===== Records provided =====

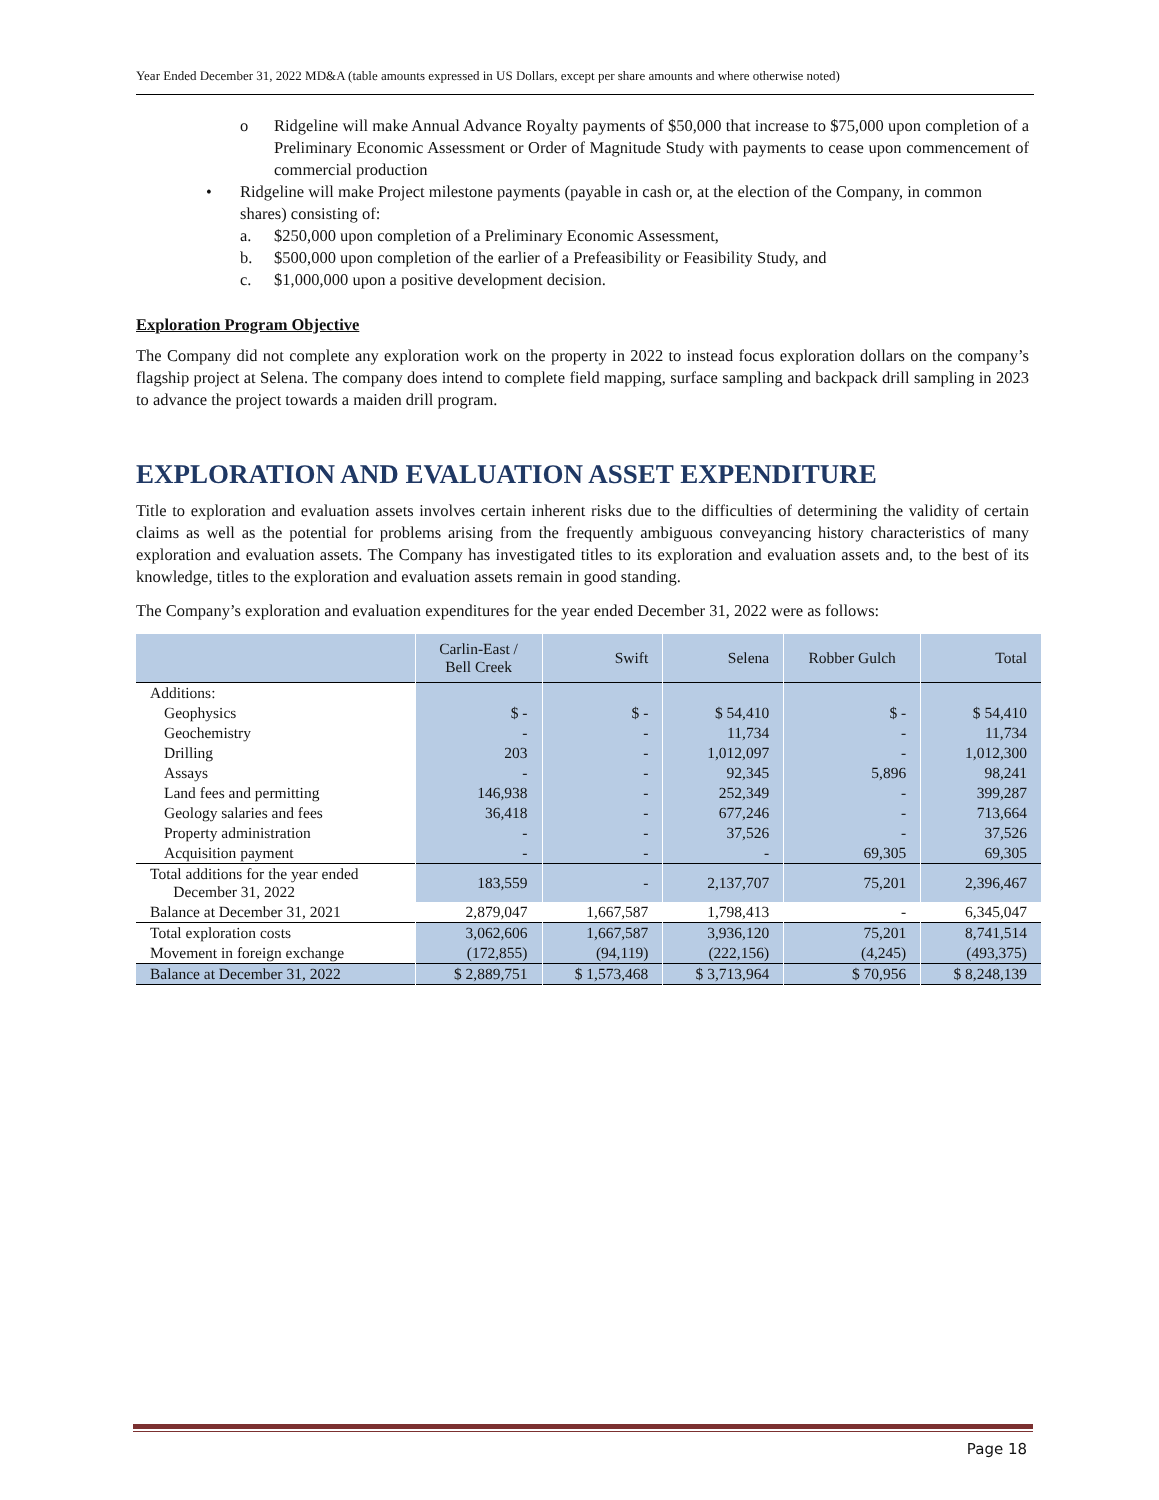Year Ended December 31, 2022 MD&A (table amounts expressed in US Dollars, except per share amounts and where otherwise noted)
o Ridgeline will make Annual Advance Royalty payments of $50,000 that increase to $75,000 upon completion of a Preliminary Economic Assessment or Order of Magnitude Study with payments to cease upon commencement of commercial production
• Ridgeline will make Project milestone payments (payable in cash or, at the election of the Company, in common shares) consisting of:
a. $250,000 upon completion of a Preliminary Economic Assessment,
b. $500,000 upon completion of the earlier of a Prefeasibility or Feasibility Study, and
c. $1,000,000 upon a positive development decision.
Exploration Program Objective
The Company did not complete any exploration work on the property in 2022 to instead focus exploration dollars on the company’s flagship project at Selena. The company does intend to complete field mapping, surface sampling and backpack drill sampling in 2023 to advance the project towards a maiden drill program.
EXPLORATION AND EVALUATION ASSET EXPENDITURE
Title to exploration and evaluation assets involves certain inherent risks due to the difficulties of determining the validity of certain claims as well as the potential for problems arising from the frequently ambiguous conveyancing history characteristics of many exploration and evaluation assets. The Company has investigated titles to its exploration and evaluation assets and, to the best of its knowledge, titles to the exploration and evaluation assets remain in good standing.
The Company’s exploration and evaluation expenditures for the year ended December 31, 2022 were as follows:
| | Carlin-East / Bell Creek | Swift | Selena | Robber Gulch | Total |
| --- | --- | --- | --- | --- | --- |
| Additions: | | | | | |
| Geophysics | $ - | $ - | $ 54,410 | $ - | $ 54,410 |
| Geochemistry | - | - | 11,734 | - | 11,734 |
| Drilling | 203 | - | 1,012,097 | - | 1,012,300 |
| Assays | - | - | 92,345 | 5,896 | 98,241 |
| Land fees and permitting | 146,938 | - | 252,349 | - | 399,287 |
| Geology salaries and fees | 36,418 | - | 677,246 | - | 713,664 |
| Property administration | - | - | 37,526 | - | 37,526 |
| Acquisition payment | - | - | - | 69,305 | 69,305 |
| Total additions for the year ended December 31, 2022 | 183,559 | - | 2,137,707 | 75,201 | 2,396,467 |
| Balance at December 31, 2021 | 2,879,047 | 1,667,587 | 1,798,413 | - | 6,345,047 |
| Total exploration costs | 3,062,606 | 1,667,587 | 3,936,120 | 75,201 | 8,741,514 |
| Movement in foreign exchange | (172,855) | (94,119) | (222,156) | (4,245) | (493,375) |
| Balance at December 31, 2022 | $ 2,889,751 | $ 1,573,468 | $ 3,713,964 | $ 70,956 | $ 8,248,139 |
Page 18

=====

◆ What you will do
From the first line to the last, write out the data above exactly. Omit the pictures.

◆ Answer to the problem
Year Ended December 31, 2022 MD&A (table amounts expressed in US Dollars, except per share amounts and where otherwise noted)
o Ridgeline will make Annual Advance Royalty payments of $50,000 that increase to $75,000 upon completion of a Preliminary Economic Assessment or Order of Magnitude Study with payments to cease upon commencement of commercial production
• Ridgeline will make Project milestone payments (payable in cash or, at the election of the Company, in common shares) consisting of:
a. $250,000 upon completion of a Preliminary Economic Assessment,
b. $500,000 upon completion of the earlier of a Prefeasibility or Feasibility Study, and
c. $1,000,000 upon a positive development decision.
Exploration Program Objective
The Company did not complete any exploration work on the property in 2022 to instead focus exploration dollars on the company’s flagship project at Selena. The company does intend to complete field mapping, surface sampling and backpack drill sampling in 2023 to advance the project towards a maiden drill program.
EXPLORATION AND EVALUATION ASSET EXPENDITURE
Title to exploration and evaluation assets involves certain inherent risks due to the difficulties of determining the validity of certain claims as well as the potential for problems arising from the frequently ambiguous conveyancing history characteristics of many exploration and evaluation assets. The Company has investigated titles to its exploration and evaluation assets and, to the best of its knowledge, titles to the exploration and evaluation assets remain in good standing.
The Company’s exploration and evaluation expenditures for the year ended December 31, 2022 were as follows:
| | Carlin-East / Bell Creek | Swift | Selena | Robber Gulch | Total |
| --- | --- | --- | --- | --- | --- |
| Additions: | | | | | |
| Geophysics | $ - | $ - | $ 54,410 | $ - | $ 54,410 |
| Geochemistry | - | - | 11,734 | - | 11,734 |
| Drilling | 203 | - | 1,012,097 | - | 1,012,300 |
| Assays | - | - | 92,345 | 5,896 | 98,241 |
| Land fees and permitting | 146,938 | - | 252,349 | - | 399,287 |
| Geology salaries and fees | 36,418 | - | 677,246 | - | 713,664 |
| Property administration | - | - | 37,526 | - | 37,526 |
| Acquisition payment | - | - | - | 69,305 | 69,305 |
| Total additions for the year ended December 31, 2022 | 183,559 | - | 2,137,707 | 75,201 | 2,396,467 |
| Balance at December 31, 2021 | 2,879,047 | 1,667,587 | 1,798,413 | - | 6,345,047 |
| Total exploration costs | 3,062,606 | 1,667,587 | 3,936,120 | 75,201 | 8,741,514 |
| Movement in foreign exchange | (172,855) | (94,119) | (222,156) | (4,245) | (493,375) |
| Balance at December 31, 2022 | $ 2,889,751 | $ 1,573,468 | $ 3,713,964 | $ 70,956 | $ 8,248,139 |
Page 18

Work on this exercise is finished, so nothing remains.